In baseball, Harper is much wiser than his years.

“I don’t think I have any more pressure on me than I had (two years ago),” Harper said on April 3, 2011 during his first interview as a Sun. “I don’t care. I don’t care what people say. I don’t care if I go 0-for-3 in a game if we win. You only have to average 3-for-10 to make it to the Hall of Fame.”

In reality, Harper has no pressure now. His promotion, although earlier than projected, puts him in his element. He has been a lifelong overachiever.

He has spent his entire life playing like a man among boys to become what he is today — a boy among men.

Still, popular baseball wisdom helped Harper get to this point.

Nationals manager Davey Johnson knew it was only a short matter of time before Harper reached the majors and predicted his impact 13 months ago on the phenom’s first day in Hagerstown.

“He’s not afraid of failure. That lets him set his goals as high as he wants,” Johnson said at that same media day. “He’ll have times out there when he is overly aggressive as opposed to passively aggressive. I love that in a player. … He has good habits, but it will allow him to set the good habits for himself.”

Many doubted Johnson.

Every opinion screamed for Harper to be in the majors from Day One of his professional career.

Fans couldn’t figure why he wasn’t the immediate care package sent to rescue the floundering Nationals.

Harper’s minor league placement provided great fodder for endless columns from countless writers.
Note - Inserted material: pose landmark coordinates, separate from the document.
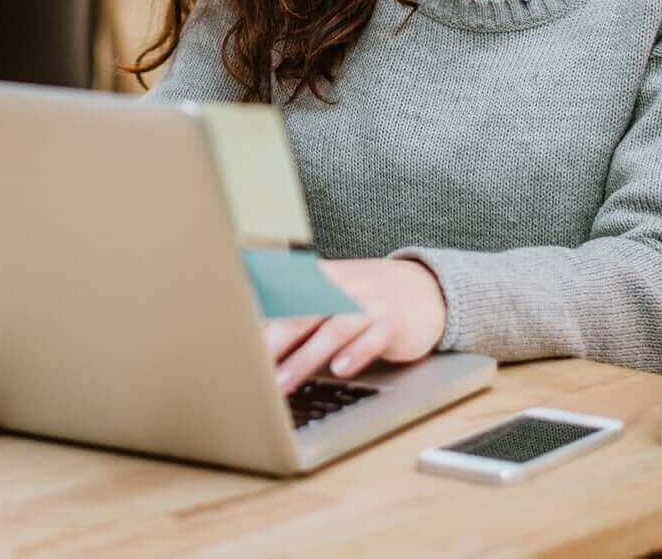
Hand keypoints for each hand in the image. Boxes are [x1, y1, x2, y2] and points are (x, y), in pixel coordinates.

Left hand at [264, 257, 446, 394]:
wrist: (427, 289)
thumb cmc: (367, 298)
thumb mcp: (333, 293)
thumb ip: (298, 310)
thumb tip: (254, 335)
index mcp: (322, 278)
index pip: (284, 297)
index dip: (258, 319)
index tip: (234, 342)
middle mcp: (343, 288)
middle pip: (303, 314)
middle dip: (273, 342)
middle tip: (249, 367)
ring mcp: (369, 304)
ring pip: (333, 330)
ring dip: (305, 358)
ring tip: (282, 382)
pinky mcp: (393, 323)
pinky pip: (372, 338)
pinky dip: (356, 352)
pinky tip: (340, 370)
In all the confusion, most everyone overlooked one fact.

Johnson knows young talent.

He knows a mold-breaker when he sees one.

Johnson can hang his hat on a track record of handicapping that a 21-year-old Darryl Strawberry and a 19-year-old Dwight Gooden were ready to go prime time for the Mets.
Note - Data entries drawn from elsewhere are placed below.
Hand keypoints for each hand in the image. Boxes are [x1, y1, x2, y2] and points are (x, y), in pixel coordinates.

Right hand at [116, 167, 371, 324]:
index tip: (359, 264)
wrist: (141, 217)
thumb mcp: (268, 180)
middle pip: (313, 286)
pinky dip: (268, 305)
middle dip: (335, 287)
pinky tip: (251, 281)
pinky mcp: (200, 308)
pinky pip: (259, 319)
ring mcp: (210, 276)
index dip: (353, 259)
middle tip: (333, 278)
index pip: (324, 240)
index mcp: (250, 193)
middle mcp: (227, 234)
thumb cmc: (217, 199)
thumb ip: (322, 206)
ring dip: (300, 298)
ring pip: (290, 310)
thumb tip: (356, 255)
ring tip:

“Again, don’t think age,” Johnson said Tuesday. “You think of talent and how they handle it.”

Which just reinforces Johnson’s evaluation of Harper last season: “He’s not afraid of failure.”

Harper’s stay in the minors wasn’t a matter of preparing him for success. That was a given.

It was more a case of teaching the wisdom of dealing with failure.

With a major league uniform as the carrot at the end of the stick, Harper battled through stints with Single-A Hagerstown and Double-A Harrisburg last year. He started this season at Triple-A Syracuse.

“I want to be perfect in every aspect of my game,” Harper said last year. “I’m out there for me and I will go out there to play hard. … I’m just going to go out there and do what I do every day — just go out there and win.”

That wasn’t so easy in the minors.

Harper faced erratic pitching from pitchers who were either scared of his reputation or fired up to conquer it as the stepping stone for their careers.

Needless to say, Harper seemed to have trouble gauging the inconsistency. At times, he created his failure by lunging at pitches near the strike zone, basically going against everything he believed.

Harper would never admit it, but it altered his swing and his approach. He often said he knew everything was going well when he driving balls to the left-center field gap.

He wasn’t doing that.

Those small, individual failures wore on Harper. His batting average was down and his power numbers weren’t what fans expected. He had problems defensively in his transition from catcher to outfielder.

His brash personality became surlier in his time here as he pressed while Hagerstown’s overly demanding fans complained about his demeanor and lack of access.

Now, at least in the last 10 days, all those experiences seem like they happened decades ago.

No matter what happened in the minors, Harper has always had major talent and it is shining through. The quest for wisdom in the minors provided more pressure than the impending uncertainties of the majors.

He is focused and relaxed. His swing is textbook as he has been driving balls to the gaps.

There is little guessing at the plate because he knows there isn’t a major league pitcher who is swayed by his reputation. They are coming straight at him.

And that brashness has transformed from boorish to refreshing on the major league stage.

He is playing the game without a care in the world, like he did when he was a man among boys.

A wiser Harper broke Wilde’s mold. Now, he’s taking on George Bernard Shaw’s notion that “youth is wasted on the young.”

At his age, Bryce Harper has a lot of molds — and records — to break.